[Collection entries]

Start

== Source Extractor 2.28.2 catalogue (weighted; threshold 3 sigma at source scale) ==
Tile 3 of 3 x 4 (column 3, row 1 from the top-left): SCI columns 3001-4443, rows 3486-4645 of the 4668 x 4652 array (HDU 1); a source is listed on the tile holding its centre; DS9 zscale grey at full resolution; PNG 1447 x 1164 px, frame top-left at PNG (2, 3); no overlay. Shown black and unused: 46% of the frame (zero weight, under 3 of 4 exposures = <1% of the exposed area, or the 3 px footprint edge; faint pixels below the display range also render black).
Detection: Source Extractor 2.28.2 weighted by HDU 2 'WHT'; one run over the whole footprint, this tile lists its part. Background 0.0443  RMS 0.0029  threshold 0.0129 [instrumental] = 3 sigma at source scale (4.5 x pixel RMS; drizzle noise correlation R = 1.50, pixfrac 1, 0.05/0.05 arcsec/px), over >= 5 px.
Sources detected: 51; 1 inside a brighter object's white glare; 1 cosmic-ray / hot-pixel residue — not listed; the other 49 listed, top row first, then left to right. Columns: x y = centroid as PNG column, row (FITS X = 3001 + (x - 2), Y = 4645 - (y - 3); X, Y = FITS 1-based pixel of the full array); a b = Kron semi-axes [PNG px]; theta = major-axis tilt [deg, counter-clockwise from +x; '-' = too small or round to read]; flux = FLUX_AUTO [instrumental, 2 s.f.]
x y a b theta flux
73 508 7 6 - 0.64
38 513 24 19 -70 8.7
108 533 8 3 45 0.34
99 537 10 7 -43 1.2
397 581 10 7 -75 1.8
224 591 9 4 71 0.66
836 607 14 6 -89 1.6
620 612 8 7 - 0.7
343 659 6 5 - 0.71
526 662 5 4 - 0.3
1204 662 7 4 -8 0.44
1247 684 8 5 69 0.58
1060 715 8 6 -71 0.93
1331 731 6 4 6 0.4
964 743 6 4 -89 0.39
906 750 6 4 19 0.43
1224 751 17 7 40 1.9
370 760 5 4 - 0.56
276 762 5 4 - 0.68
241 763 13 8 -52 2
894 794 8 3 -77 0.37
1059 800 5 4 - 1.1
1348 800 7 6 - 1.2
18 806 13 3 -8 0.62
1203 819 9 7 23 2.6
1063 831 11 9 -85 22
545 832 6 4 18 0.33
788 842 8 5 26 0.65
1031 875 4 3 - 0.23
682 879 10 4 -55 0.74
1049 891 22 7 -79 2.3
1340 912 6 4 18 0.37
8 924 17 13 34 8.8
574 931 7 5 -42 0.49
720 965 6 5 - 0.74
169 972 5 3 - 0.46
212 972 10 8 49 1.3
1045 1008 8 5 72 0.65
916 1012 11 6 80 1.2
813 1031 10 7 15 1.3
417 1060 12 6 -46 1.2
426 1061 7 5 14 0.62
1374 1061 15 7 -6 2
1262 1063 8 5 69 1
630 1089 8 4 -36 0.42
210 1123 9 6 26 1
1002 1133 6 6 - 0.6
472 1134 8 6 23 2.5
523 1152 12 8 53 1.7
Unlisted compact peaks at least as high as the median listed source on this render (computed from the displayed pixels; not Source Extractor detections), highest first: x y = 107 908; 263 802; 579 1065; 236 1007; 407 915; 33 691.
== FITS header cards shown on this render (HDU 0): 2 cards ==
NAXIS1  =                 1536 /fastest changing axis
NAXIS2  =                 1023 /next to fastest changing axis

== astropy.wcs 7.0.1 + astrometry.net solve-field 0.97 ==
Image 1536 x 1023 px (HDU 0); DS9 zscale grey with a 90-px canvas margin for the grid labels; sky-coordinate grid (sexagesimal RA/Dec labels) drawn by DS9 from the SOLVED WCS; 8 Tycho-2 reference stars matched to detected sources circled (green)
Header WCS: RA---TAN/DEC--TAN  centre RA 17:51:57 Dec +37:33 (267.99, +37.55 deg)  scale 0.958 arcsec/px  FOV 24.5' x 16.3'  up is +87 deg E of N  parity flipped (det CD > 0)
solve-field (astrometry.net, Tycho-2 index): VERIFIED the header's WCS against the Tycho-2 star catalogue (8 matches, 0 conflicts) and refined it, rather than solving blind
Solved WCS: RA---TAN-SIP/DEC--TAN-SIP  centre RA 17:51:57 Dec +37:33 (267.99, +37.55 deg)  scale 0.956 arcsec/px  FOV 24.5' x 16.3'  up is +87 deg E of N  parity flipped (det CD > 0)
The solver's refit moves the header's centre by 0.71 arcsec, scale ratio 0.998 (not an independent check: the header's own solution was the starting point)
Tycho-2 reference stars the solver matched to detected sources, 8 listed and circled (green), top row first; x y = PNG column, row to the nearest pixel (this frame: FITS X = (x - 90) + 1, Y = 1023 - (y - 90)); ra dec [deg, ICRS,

End

■ What is asked
Rewrite the collection entries with "Source Extractor" renamed to "SExtractor" everywhere it occurs, leaving everything else unchanged.

■ Response
== SExtractor 2.28.2 catalogue (weighted; threshold 3 sigma at source scale) ==
Tile 3 of 3 x 4 (column 3, row 1 from the top-left): SCI columns 3001-4443, rows 3486-4645 of the 4668 x 4652 array (HDU 1); a source is listed on the tile holding its centre; DS9 zscale grey at full resolution; PNG 1447 x 1164 px, frame top-left at PNG (2, 3); no overlay. Shown black and unused: 46% of the frame (zero weight, under 3 of 4 exposures = <1% of the exposed area, or the 3 px footprint edge; faint pixels below the display range also render black).
Detection: SExtractor 2.28.2 weighted by HDU 2 'WHT'; one run over the whole footprint, this tile lists its part. Background 0.0443  RMS 0.0029  threshold 0.0129 [instrumental] = 3 sigma at source scale (4.5 x pixel RMS; drizzle noise correlation R = 1.50, pixfrac 1, 0.05/0.05 arcsec/px), over >= 5 px.
Sources detected: 51; 1 inside a brighter object's white glare; 1 cosmic-ray / hot-pixel residue — not listed; the other 49 listed, top row first, then left to right. Columns: x y = centroid as PNG column, row (FITS X = 3001 + (x - 2), Y = 4645 - (y - 3); X, Y = FITS 1-based pixel of the full array); a b = Kron semi-axes [PNG px]; theta = major-axis tilt [deg, counter-clockwise from +x; '-' = too small or round to read]; flux = FLUX_AUTO [instrumental, 2 s.f.]
x y a b theta flux
73 508 7 6 - 0.64
38 513 24 19 -70 8.7
108 533 8 3 45 0.34
99 537 10 7 -43 1.2
397 581 10 7 -75 1.8
224 591 9 4 71 0.66
836 607 14 6 -89 1.6
620 612 8 7 - 0.7
343 659 6 5 - 0.71
526 662 5 4 - 0.3
1204 662 7 4 -8 0.44
1247 684 8 5 69 0.58
1060 715 8 6 -71 0.93
1331 731 6 4 6 0.4
964 743 6 4 -89 0.39
906 750 6 4 19 0.43
1224 751 17 7 40 1.9
370 760 5 4 - 0.56
276 762 5 4 - 0.68
241 763 13 8 -52 2
894 794 8 3 -77 0.37
1059 800 5 4 - 1.1
1348 800 7 6 - 1.2
18 806 13 3 -8 0.62
1203 819 9 7 23 2.6
1063 831 11 9 -85 22
545 832 6 4 18 0.33
788 842 8 5 26 0.65
1031 875 4 3 - 0.23
682 879 10 4 -55 0.74
1049 891 22 7 -79 2.3
1340 912 6 4 18 0.37
8 924 17 13 34 8.8
574 931 7 5 -42 0.49
720 965 6 5 - 0.74
169 972 5 3 - 0.46
212 972 10 8 49 1.3
1045 1008 8 5 72 0.65
916 1012 11 6 80 1.2
813 1031 10 7 15 1.3
417 1060 12 6 -46 1.2
426 1061 7 5 14 0.62
1374 1061 15 7 -6 2
1262 1063 8 5 69 1
630 1089 8 4 -36 0.42
210 1123 9 6 26 1
1002 1133 6 6 - 0.6
472 1134 8 6 23 2.5
523 1152 12 8 53 1.7
Unlisted compact peaks at least as high as the median listed source on this render (computed from the displayed pixels; not SExtractor detections), highest first: x y = 107 908; 263 802; 579 1065; 236 1007; 407 915; 33 691.
== FITS header cards shown on this render (HDU 0): 2 cards ==
NAXIS1  =                 1536 /fastest changing axis
NAXIS2  =                 1023 /next to fastest changing axis

== astropy.wcs 7.0.1 + astrometry.net solve-field 0.97 ==
Image 1536 x 1023 px (HDU 0); DS9 zscale grey with a 90-px canvas margin for the grid labels; sky-coordinate grid (sexagesimal RA/Dec labels) drawn by DS9 from the SOLVED WCS; 8 Tycho-2 reference stars matched to detected sources circled (green)
Header WCS: RA---TAN/DEC--TAN  centre RA 17:51:57 Dec +37:33 (267.99, +37.55 deg)  scale 0.958 arcsec/px  FOV 24.5' x 16.3'  up is +87 deg E of N  parity flipped (det CD > 0)
solve-field (astrometry.net, Tycho-2 index): VERIFIED the header's WCS against the Tycho-2 star catalogue (8 matches, 0 conflicts) and refined it, rather than solving blind
Solved WCS: RA---TAN-SIP/DEC--TAN-SIP  centre RA 17:51:57 Dec +37:33 (267.99, +37.55 deg)  scale 0.956 arcsec/px  FOV 24.5' x 16.3'  up is +87 deg E of N  parity flipped (det CD > 0)
The solver's refit moves the header's centre by 0.71 arcsec, scale ratio 0.998 (not an independent check: the header's own solution was the starting point)
Tycho-2 reference stars the solver matched to detected sources, 8 listed and circled (green), top row first; x y = PNG column, row to the nearest pixel (this frame: FITS X = (x - 90) + 1, Y = 1023 - (y - 90)); ra dec [deg, ICRS,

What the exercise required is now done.